— Aim of the task —
Turn every line of the records below into a JSON list of strings, with one string for each line and no blank lines.
## BEGIN Material for the task
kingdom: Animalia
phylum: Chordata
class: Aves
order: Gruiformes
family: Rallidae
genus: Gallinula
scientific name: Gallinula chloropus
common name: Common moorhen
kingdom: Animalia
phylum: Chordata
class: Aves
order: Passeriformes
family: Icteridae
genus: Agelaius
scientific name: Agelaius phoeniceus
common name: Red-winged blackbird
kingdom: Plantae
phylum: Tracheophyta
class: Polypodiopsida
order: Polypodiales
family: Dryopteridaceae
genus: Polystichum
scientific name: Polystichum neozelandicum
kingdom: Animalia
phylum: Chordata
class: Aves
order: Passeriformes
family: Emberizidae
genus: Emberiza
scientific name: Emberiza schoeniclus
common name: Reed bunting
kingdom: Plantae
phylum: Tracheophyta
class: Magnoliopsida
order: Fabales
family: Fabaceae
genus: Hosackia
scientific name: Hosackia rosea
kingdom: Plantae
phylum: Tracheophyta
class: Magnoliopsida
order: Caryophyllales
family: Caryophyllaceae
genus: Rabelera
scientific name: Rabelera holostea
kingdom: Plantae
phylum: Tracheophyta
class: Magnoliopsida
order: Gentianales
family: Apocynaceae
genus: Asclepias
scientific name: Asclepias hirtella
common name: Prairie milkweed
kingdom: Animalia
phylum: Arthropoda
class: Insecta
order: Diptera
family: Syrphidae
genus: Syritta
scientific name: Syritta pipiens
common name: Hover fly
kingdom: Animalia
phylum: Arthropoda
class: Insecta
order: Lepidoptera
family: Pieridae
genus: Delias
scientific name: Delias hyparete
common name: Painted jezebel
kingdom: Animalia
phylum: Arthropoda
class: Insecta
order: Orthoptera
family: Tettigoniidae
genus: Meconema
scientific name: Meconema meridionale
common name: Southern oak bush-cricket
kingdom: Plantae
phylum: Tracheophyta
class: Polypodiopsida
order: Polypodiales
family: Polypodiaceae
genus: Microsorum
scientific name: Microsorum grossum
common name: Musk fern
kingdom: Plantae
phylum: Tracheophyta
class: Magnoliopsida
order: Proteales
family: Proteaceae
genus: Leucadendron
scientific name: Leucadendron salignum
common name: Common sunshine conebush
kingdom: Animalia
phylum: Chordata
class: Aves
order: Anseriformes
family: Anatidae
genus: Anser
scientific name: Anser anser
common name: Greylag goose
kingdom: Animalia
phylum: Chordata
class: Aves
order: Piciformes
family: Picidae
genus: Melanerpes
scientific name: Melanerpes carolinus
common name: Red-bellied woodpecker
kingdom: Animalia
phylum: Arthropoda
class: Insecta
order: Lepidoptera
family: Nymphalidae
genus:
## END Material for the task
— Correct result —
[
  "kingdom: Animalia",
  "phylum: Chordata",
  "class: Aves",
  "order: Gruiformes",
  "family: Rallidae",
  "genus: Gallinula",
  "scientific name: Gallinula chloropus",
  "common name: Common moorhen",
  "kingdom: Animalia",
  "phylum: Chordata",
  "class: Aves",
  "order: Passeriformes",
  "family: Icteridae",
  "genus: Agelaius",
  "scientific name: Agelaius phoeniceus",
  "common name: Red-winged blackbird",
  "kingdom: Plantae",
  "phylum: Tracheophyta",
  "class: Polypodiopsida",
  "order: Polypodiales",
  "family: Dryopteridaceae",
  "genus: Polystichum",
  "scientific name: Polystichum neozelandicum",
  "kingdom: Animalia",
  "phylum: Chordata",
  "class: Aves",
  "order: Passeriformes",
  "family: Emberizidae",
  "genus: Emberiza",
  "scientific name: Emberiza schoeniclus",
  "common name: Reed bunting",
  "kingdom: Plantae",
  "phylum: Tracheophyta",
  "class: Magnoliopsida",
  "order: Fabales",
  "family: Fabaceae",
  "genus: Hosackia",
  "scientific name: Hosackia rosea",
  "kingdom: Plantae",
  "phylum: Tracheophyta",
  "class: Magnoliopsida",
  "order: Caryophyllales",
  "family: Caryophyllaceae",
  "genus: Rabelera",
  "scientific name: Rabelera holostea",
  "kingdom: Plantae",
  "phylum: Tracheophyta",
  "class: Magnoliopsida",
  "order: Gentianales",
  "family: Apocynaceae",
  "genus: Asclepias",
  "scientific name: Asclepias hirtella",
  "common name: Prairie milkweed",
  "kingdom: Animalia",
  "phylum: Arthropoda",
  "class: Insecta",
  "order: Diptera",
  "family: Syrphidae",
  "genus: Syritta",
  "scientific name: Syritta pipiens",
  "common name: Hover fly",
  "kingdom: Animalia",
  "phylum: Arthropoda",
  "class: Insecta",
  "order: Lepidoptera",
  "family: Pieridae",
  "genus: Delias",
  "scientific name: Delias hyparete",
  "common name: Painted jezebel",
  "kingdom: Animalia",
  "phylum: Arthropoda",
  "class: Insecta",
  "order: Orthoptera",
  "family: Tettigoniidae",
  "genus: Meconema",
  "scientific name: Meconema meridionale",
  "common name: Southern oak bush-cricket",
  "kingdom: Plantae",
  "phylum: Tracheophyta",
  "class: Polypodiopsida",
  "order: Polypodiales",
  "family: Polypodiaceae",
  "genus: Microsorum",
  "scientific name: Microsorum grossum",
  "common name: Musk fern",
  "kingdom: Plantae",
  "phylum: Tracheophyta",
  "class: Magnoliopsida",
  "order: Proteales",
  "family: Proteaceae",
  "genus: Leucadendron",
  "scientific name: Leucadendron salignum",
  "common name: Common sunshine conebush",
  "kingdom: Animalia",
  "phylum: Chordata",
  "class: Aves",
  "order: Anseriformes",
  "family: Anatidae",
  "genus: Anser",
  "scientific name: Anser anser",
  "common name: Greylag goose",
  "kingdom: Animalia",
  "phylum: Chordata",
  "class: Aves",
  "order: Piciformes",
  "family: Picidae",
  "genus: Melanerpes",
  "scientific name: Melanerpes carolinus",
  "common name: Red-bellied woodpecker",
  "kingdom: Animalia",
  "phylum: Arthropoda",
  "class: Insecta",
  "order: Lepidoptera",
  "family: Nymphalidae",
  "genus:"
]